The upcoming Games will be even more strict, with ultra-tight Covid-19 controls and China warning foreign athletes against making political gestures.
Politics and the Olympics are hardly strange bedfellows, and host countries always hope to use a successful Games to send a wider message.
Tokyo 1964 and Seoul 1988 came with subtexts of national renewal for formerly war-torn countries, and Hitler used the 1936 Games to showcase Nazism's arrival.
- Domestic audience -
But as the only city to host both the Summer and Winter Games, Beijing's return to the Olympic spotlight takes on additional lustre.
Jung Woo Lee, sport policy researcher at the University of Edinburgh, said the Winter Olympics in particular are viewed as a "more exclusive" club of "more advanced and affluent" hosts.
"The staging of the Winter Olympics in their capital city can symbolically mean that China is no longer lagging behind Western democracies in terms of its international prestige," Lee said.
There are domestic gains as well for China's government.

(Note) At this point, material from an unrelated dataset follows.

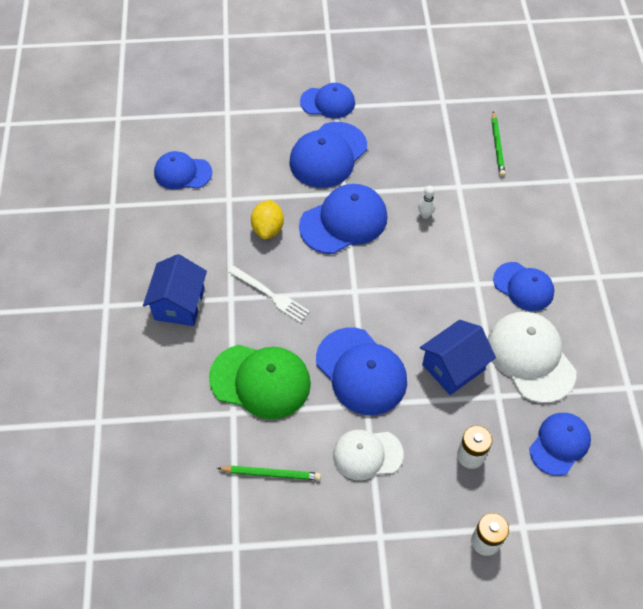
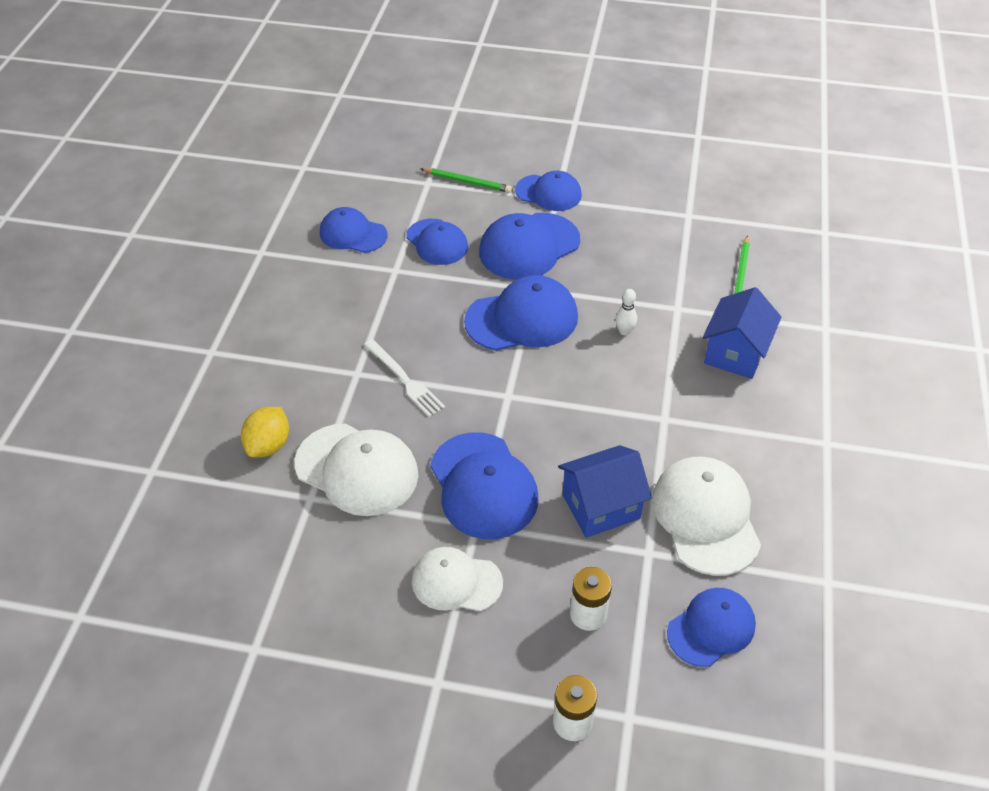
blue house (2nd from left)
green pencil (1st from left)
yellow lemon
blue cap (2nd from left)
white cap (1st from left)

Despite its image of total control, the Communist Party can seem to display a surprising level of insecurity, obsessively playing up its successes to a home audience while sweeping failures under the rug, analysts say.

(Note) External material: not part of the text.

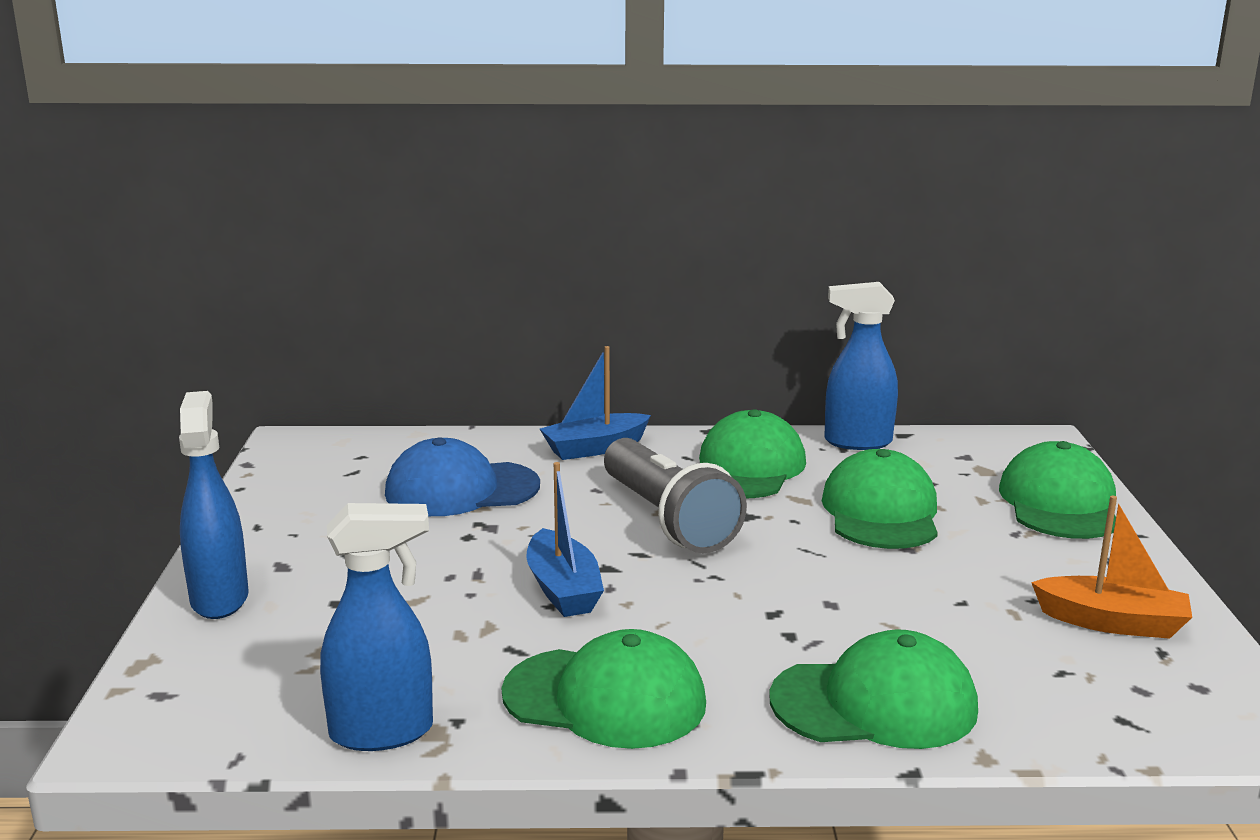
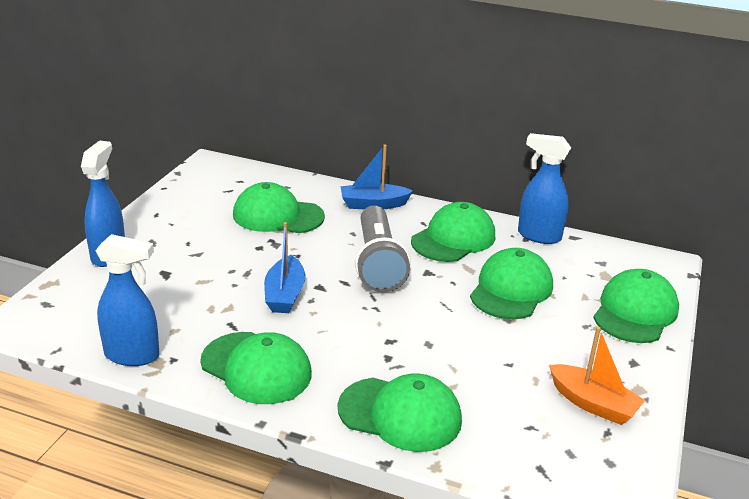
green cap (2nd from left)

"The real message is to people in China, how much the Communist Party is able to make China stand tall and make Chinese people proud," Tsang said.
- World Cup next? -
Richard Baka, co-director of the Olympic Research Network at Victoria University in Melbourne, said that despite the uncomfortable scrutiny that might accompany China's hosting of the event, Beijing's leaders would probably do it all over again.
"This signifies: we're now an active force in the modern world. We're a force to contend with," he said.
It may be some time before China hosts the Games again.
New Olympic voting procedures will allow early favourites to be singled out from among future bidding cities, and the IOC may shy away from more China controversy, Baka said.
But that won't stop China from hosting other major sports events.
"They would be saying, 'We run very good Games,'" he added.
"We could maybe run other things again in the future -- maybe a World Cup of soccer."